Fan and commerical zones
A fan zone will be situated at Galeria Krakowska on Jan Nowak Jezioranski Square in the centre of Kraków, featuring a number of activities and attractions, while so-called commercial zones will also be located at the Games’ various competition venues.
Each commercial zone will consist of a sports zone, giving visitors an opportunity to try out one of the sports on show, as well as an animation zone for children, with face painting and engaging contests also on offer. There will also be an information zone, a sponsorship zone for commercial partners to offer items and keepsakes to visitors, a merchandising zone, a ticketing zone and a catering zone for food and drink.
The fan zones, meanwhile, will be equipped with attractions that relate to the different sports, with children’s games and interactive elements also available, as well as a big screen presenting live coverage of the sport, and deckchairs for fans to watch the action.
The remote fan zones will be partly financed by the Małopolska regional authority.
“We’re just hoping the weather will be good so that we can spend this time together – not at home, with two or three people, but in a place where there will be more people,” said Stanisław Banach, Head of the Podegrodzie municipality.

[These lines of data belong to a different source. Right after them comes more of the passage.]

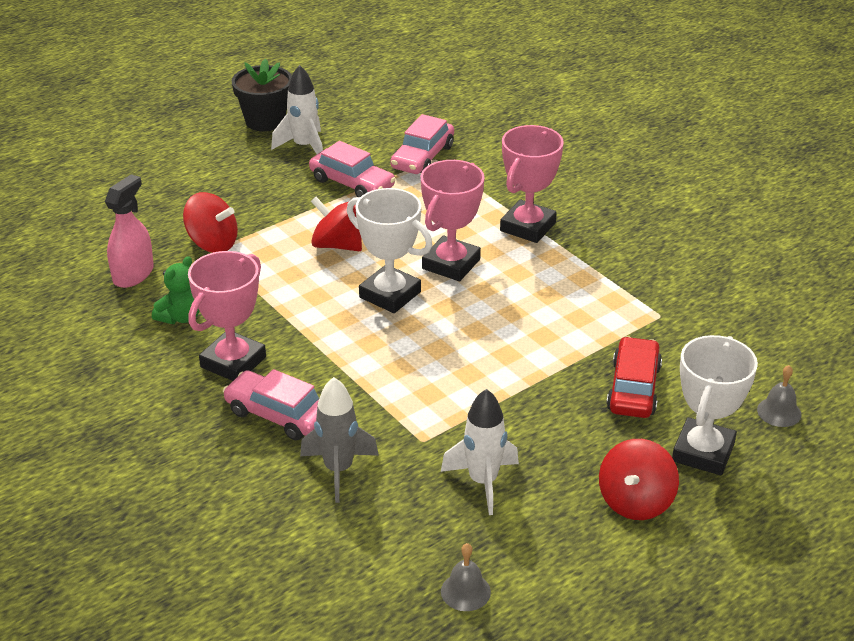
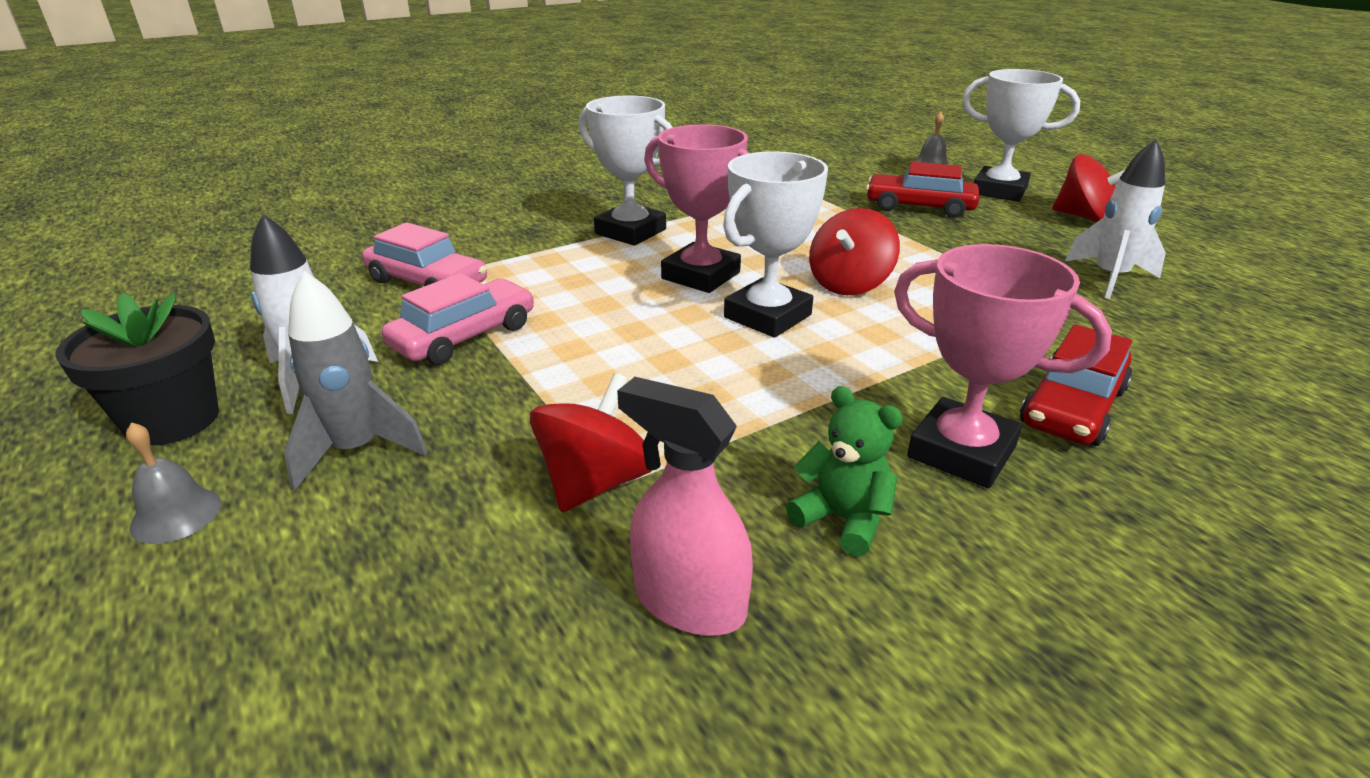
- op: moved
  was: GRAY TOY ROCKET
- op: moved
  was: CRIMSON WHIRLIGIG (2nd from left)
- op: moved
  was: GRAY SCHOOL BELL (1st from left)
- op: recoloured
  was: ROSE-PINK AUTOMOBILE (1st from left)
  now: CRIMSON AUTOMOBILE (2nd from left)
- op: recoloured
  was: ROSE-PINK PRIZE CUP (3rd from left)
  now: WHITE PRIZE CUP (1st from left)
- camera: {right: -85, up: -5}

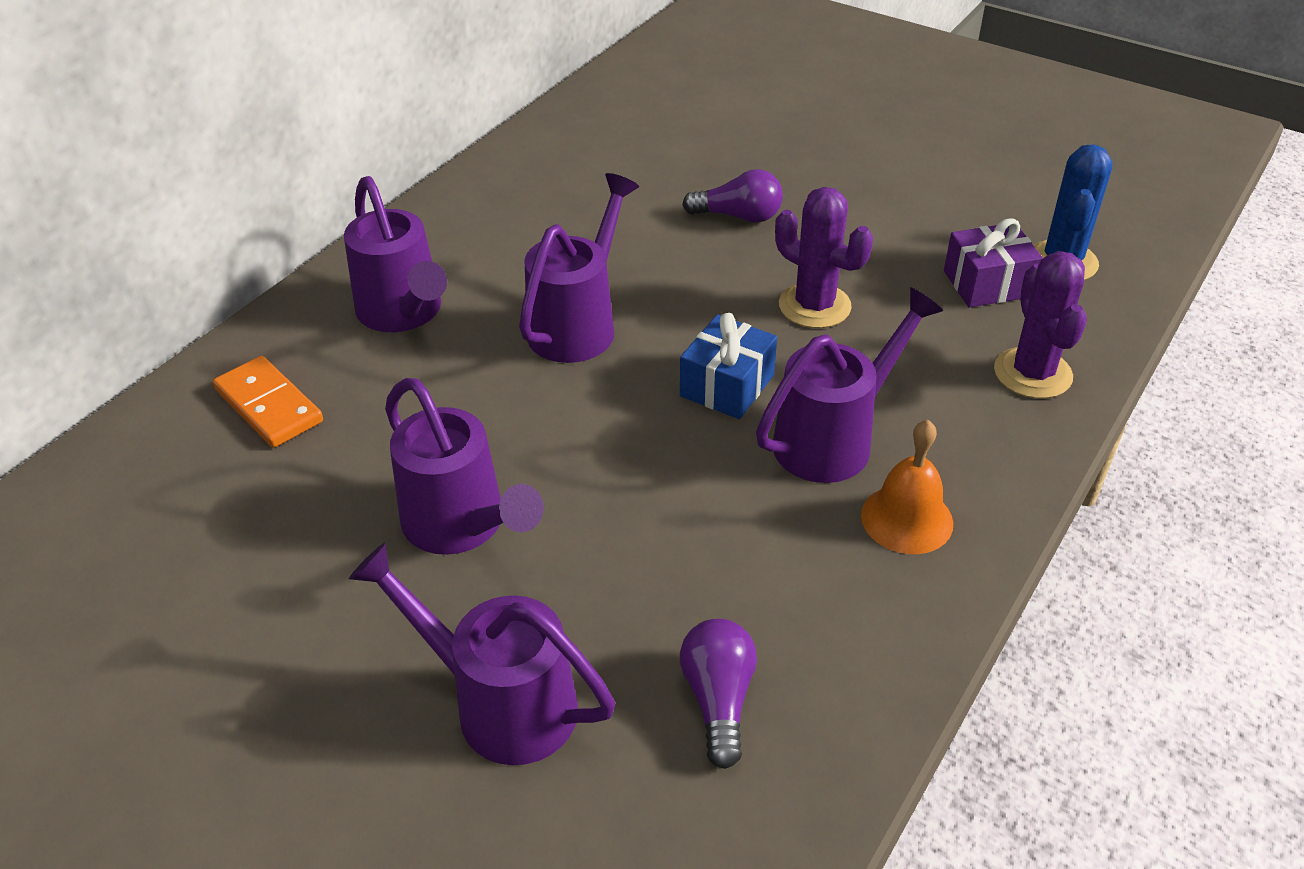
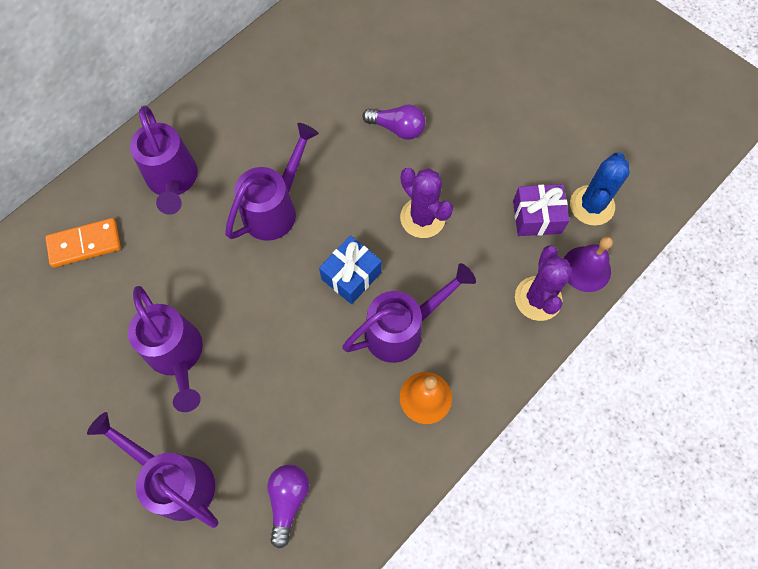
- op: added
  now: ROYAL PURPLE SCHOOL BELL
- op: turned
  was: ORANGE DOMINO
  clockwise: -75
- camera: {right: 10, up: 25}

Those behind the delivery of the Games, who have indicated that they expect “hundreds of thousands” of attendees to visit the fan and commercial zones, have been keen to engage potential attendees at home and abroad.

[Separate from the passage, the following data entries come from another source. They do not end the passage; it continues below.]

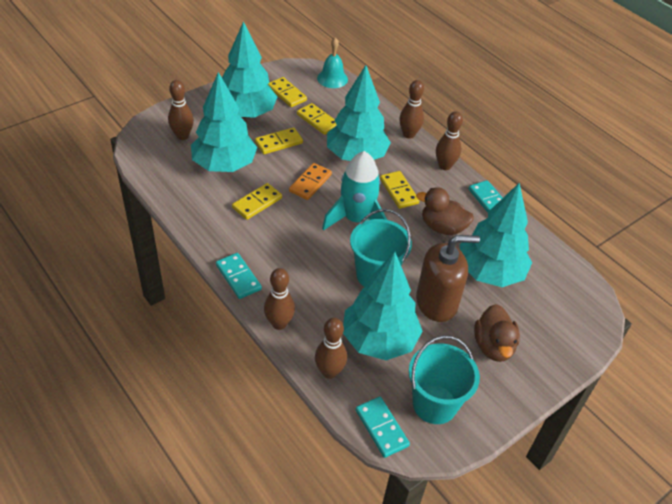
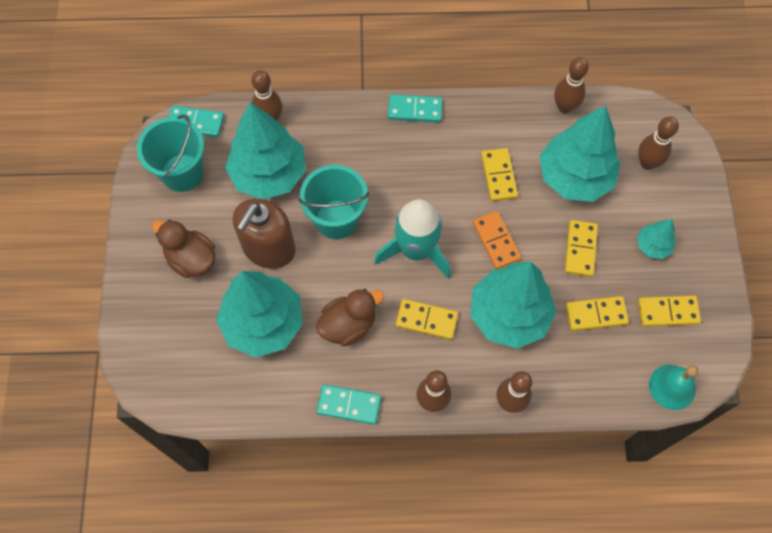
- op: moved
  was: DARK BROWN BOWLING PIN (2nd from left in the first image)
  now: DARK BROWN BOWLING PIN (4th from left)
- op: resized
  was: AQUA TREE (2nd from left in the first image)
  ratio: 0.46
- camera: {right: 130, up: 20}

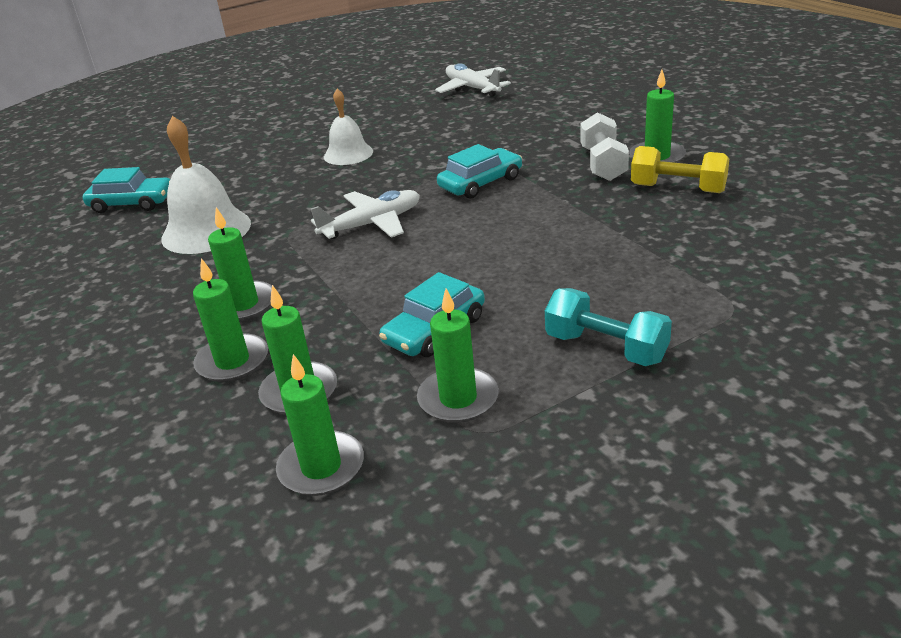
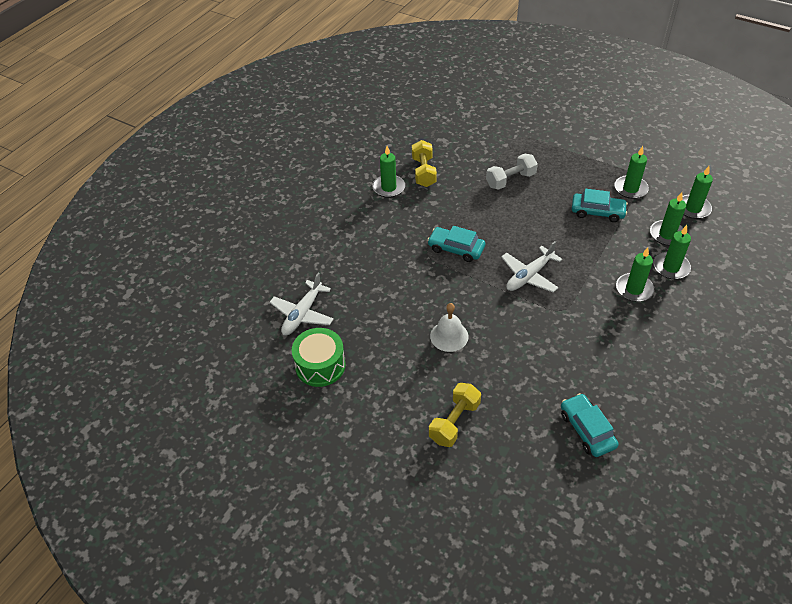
- op: removed
  was: WHITE SCHOOL BELL (1st from left)
- op: removed
  was: AQUA DUMBBELL
- op: added
  now: GREEN TOY DRUM
- op: added
  now: GOLDEN DUMBBELL (2nd from left)
- op: moved
  was: WHITE DUMBBELL
- op: turned
  was: WHITE AEROPLANE (1st from left in the first image)
  clockwise: -75
- camera: {right: -120, up: 15}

Earlier this year, the Organising Committee for the Krakow-Małopolska 2023 European Games signed a partnership with LaLiga, which operates the top two divisions of Spanish football. Under the arrangement, LaLiga has been promoting the Games to its fans through a variety of channels.
Furthermore, some 20,000 display screens, advertising opportunities to attend the Games, have been installed across Poland since March.
Meanwhile, accessibility has been prioritised with the ticketing arrangements. General admission ticket prices range from just PLN20 (£3.50/€4.25/$4.30) to PLN90 and the first 10,000 single tickets that went on sale in April had further discounts applied. Additionally, spectators will benefit from free admission to athletics, kickboxing, muaythai, padel and teqball competitions over the first three days.
“I know that Polish fans will come out in large numbers and, by offering free admission to various sports, these Games will truly be accessible to everyone,” European Olympic Committees Coordination Commission chair Hasan Arat said.
This year’s event will be the third edition of the European Games, which were first held in Baku, Azerbaijan in 2015 before taking place in Minsk, Belarus in 2019.